It was the beginning of my transformation from child to adult. In exile, all the children who came to the US without their parents between 1960 and 1962 got to be called Pedro Pans.

Don’t know why we got stuck with the Pedro Pan name. After all, Peter Pan was a boy and Neverland a place for lost boys who never grew up. As for us Cuban Peter Pans, we had to grow up in a hurry. No fairy tale about snapping into attention quickly and adjusting to a life we had no idea existed. On the other hand, for many of us there were fairy tale endings: our parents reunited with us, we grew up Americans, reached the pinnacle of success.

I was a Peter Pan. Most of us Pedro Pans are grandparents now. And, although we are in our 50s and 60s chronologically, we are probably more like 80 in terms of maturity. All the Peter Pans flew away from their childhood when they crossed that 90-mile stretch of water between Havana and the US. By the time we saw our parents again, WE were the ones who had already worked in the US and made enough money to welcome our parents with cash available to pay for rental of that first apartment, plus the basic necessities: beds, towels, cooking utensils, and, in the case of Cuban families—-a pressure cooker, a coffee maker and, for my musician father, a saxophone.

------------------------

Aim a | How would you render this sentence from the passage on the Pedro Pans in Spanish: "Most of us Pedro Pans are grandparents now."
The text and the records were taken from separate, unrelated sources.

Task input |
------------------------

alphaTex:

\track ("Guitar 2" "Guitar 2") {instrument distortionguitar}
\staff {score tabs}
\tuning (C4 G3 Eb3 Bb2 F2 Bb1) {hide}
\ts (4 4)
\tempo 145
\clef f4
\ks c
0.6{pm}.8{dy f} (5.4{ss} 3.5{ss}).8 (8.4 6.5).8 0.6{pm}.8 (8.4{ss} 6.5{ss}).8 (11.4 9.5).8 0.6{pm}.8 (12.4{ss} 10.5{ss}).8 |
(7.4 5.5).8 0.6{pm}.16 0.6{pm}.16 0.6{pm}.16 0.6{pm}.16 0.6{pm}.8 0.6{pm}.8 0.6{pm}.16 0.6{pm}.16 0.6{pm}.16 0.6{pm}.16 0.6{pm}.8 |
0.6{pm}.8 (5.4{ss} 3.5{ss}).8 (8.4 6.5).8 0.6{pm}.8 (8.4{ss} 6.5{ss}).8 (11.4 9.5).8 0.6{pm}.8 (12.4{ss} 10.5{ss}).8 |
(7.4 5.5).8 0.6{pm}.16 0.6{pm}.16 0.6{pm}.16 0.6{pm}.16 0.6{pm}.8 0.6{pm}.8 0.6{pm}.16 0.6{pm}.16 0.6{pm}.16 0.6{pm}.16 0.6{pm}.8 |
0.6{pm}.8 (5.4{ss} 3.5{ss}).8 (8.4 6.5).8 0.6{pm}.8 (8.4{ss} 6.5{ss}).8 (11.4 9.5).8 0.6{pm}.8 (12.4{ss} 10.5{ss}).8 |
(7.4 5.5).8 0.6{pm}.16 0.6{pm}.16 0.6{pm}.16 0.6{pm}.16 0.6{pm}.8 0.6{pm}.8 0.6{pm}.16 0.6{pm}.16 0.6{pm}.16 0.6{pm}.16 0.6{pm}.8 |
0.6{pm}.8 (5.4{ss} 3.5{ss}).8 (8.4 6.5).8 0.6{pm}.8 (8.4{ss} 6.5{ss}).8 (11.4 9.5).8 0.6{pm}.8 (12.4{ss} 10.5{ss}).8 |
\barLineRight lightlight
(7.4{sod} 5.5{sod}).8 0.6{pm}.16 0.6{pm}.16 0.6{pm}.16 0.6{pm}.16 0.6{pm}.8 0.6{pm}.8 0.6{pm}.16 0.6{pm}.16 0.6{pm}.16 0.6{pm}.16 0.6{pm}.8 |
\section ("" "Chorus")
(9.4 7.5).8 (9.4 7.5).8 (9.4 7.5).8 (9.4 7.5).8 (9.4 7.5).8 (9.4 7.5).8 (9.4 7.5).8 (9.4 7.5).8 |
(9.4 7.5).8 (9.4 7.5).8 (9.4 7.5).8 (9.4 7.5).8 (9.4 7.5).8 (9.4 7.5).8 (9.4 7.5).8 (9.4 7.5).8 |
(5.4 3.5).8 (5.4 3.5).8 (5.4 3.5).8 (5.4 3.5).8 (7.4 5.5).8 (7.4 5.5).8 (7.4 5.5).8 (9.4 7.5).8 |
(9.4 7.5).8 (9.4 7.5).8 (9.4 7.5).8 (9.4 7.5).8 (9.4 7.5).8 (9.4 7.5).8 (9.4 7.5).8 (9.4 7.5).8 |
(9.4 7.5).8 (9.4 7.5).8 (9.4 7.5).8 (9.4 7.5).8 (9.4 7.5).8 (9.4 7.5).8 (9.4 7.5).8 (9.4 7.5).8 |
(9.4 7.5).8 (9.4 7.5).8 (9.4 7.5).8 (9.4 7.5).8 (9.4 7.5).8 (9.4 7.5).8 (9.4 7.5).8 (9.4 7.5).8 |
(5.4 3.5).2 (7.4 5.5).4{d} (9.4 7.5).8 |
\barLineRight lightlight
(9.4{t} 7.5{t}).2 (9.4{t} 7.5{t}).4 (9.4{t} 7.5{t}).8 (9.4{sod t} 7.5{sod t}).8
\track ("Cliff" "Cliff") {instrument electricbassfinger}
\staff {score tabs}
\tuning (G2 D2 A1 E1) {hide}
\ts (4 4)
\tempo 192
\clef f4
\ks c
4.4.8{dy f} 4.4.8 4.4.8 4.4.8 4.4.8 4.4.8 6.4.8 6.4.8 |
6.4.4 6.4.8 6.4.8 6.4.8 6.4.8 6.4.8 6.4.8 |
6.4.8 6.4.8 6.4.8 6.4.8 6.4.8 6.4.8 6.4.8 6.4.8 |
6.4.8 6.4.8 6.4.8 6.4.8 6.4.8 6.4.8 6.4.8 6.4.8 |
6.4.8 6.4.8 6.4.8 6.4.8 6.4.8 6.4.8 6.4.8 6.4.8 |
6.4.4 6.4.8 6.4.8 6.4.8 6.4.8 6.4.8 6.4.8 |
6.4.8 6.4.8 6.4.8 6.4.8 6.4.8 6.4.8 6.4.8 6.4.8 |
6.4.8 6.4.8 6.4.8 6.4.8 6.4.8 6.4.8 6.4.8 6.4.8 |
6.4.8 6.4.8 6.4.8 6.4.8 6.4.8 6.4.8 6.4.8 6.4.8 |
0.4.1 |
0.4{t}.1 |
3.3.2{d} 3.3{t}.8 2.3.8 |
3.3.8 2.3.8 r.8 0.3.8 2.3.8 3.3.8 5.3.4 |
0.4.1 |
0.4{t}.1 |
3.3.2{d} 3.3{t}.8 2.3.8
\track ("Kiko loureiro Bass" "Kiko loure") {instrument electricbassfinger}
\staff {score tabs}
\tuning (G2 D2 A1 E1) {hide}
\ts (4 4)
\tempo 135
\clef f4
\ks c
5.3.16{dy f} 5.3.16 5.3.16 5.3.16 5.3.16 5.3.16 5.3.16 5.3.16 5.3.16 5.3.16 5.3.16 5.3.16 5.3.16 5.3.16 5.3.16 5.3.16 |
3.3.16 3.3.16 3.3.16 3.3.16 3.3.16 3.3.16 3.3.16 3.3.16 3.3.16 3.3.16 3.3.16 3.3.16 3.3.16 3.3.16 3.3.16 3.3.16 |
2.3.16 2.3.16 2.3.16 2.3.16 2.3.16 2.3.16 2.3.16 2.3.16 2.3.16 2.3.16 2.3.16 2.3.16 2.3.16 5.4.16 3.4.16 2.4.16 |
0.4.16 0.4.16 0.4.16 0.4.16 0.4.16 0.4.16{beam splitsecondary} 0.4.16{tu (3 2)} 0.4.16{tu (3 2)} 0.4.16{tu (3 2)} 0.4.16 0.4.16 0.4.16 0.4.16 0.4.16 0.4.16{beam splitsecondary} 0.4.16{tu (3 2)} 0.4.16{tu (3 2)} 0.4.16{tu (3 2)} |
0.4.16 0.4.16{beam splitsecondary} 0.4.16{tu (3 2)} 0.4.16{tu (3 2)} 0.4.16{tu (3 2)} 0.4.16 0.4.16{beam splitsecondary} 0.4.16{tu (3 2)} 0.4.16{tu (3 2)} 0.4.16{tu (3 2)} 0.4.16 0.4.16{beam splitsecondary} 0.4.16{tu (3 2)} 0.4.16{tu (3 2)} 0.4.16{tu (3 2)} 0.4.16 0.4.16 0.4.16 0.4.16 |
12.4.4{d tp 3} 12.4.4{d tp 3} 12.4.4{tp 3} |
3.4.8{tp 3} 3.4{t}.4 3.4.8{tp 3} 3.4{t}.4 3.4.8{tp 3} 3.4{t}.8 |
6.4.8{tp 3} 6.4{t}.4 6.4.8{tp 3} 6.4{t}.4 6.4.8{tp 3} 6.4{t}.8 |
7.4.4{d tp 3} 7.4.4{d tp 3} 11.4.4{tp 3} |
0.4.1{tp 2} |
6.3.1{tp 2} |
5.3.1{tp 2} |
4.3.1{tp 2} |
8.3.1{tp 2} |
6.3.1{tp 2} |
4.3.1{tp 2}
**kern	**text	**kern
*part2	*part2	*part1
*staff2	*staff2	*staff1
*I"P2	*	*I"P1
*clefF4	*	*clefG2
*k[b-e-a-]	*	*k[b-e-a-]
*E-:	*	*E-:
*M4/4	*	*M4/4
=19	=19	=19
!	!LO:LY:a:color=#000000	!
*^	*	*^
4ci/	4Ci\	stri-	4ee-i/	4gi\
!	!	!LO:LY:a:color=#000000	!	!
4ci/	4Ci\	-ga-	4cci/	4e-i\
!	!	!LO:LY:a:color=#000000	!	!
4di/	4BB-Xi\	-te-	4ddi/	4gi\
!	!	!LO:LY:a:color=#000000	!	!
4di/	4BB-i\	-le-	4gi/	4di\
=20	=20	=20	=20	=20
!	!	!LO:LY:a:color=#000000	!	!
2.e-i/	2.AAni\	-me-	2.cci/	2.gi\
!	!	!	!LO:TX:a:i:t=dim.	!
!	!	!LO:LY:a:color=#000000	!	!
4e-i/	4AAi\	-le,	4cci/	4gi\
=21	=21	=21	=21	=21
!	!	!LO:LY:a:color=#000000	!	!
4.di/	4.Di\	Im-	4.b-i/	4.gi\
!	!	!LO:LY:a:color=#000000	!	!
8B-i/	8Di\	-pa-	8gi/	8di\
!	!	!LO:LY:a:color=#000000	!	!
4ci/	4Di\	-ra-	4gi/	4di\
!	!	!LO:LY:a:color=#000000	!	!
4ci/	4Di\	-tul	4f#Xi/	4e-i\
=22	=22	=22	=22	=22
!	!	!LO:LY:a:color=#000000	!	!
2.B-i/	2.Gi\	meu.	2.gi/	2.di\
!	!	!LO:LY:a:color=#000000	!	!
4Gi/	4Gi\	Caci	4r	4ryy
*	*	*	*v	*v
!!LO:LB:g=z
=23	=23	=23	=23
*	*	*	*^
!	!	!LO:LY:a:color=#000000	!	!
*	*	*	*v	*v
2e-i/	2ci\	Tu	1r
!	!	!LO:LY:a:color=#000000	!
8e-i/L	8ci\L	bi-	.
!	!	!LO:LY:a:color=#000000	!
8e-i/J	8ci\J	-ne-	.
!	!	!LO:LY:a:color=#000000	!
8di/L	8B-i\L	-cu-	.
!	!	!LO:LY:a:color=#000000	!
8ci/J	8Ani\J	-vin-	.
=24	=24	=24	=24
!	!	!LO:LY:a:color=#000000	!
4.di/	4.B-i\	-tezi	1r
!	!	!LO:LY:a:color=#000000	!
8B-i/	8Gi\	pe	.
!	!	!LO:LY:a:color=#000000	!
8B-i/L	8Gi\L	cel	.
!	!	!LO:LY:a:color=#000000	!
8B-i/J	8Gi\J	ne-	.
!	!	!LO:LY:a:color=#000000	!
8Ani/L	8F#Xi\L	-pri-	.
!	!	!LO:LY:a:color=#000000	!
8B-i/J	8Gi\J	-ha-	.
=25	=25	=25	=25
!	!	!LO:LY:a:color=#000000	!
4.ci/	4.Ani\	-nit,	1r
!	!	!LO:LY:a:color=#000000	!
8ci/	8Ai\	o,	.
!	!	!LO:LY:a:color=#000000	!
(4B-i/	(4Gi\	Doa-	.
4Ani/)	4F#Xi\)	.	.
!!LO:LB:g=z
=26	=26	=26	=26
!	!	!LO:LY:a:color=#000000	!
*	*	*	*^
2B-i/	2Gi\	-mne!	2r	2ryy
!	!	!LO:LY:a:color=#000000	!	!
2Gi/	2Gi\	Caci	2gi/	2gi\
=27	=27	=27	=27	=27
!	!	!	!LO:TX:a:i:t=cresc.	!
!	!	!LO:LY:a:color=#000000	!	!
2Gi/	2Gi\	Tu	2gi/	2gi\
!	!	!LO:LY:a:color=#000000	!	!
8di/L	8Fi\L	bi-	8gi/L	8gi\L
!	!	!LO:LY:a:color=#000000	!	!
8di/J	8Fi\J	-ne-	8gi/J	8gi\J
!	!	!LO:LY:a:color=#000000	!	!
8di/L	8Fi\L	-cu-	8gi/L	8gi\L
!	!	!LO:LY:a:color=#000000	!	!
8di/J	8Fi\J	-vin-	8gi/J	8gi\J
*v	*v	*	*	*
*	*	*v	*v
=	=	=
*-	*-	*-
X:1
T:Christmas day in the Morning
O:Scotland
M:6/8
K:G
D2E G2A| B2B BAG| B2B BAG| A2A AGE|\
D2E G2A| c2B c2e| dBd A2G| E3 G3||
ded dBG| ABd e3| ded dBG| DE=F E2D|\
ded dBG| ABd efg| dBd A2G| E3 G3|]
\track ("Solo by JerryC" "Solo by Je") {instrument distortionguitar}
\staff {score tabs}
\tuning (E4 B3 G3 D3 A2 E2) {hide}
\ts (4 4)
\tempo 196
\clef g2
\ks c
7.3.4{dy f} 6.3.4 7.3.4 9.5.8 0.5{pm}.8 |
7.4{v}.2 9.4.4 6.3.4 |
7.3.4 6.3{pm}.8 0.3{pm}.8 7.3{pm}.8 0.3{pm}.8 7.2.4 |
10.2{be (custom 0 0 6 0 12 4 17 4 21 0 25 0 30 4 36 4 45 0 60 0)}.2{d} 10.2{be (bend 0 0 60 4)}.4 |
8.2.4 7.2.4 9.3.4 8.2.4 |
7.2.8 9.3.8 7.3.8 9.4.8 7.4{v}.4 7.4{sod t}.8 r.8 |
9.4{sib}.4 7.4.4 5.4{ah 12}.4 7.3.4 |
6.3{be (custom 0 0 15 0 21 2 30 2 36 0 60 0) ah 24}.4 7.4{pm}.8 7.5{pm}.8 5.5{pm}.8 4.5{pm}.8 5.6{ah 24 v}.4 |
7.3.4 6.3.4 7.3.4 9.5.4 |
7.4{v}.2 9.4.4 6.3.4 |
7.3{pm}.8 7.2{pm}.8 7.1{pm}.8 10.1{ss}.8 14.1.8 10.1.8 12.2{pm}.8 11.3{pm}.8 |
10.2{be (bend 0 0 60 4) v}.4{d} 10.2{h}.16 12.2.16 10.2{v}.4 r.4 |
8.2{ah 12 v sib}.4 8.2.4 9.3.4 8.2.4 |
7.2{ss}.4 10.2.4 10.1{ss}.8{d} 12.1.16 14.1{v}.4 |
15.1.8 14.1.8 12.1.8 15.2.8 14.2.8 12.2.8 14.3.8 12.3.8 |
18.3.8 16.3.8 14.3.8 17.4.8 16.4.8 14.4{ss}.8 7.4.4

------------------------

Aim b | Tally the lines of the records that contain the string "hide". What is the total? Reply with the number alone.

Task answer a | La mayoría de nosotros, los Pedro Pans, ya somos abuelos.

Task answer b | 4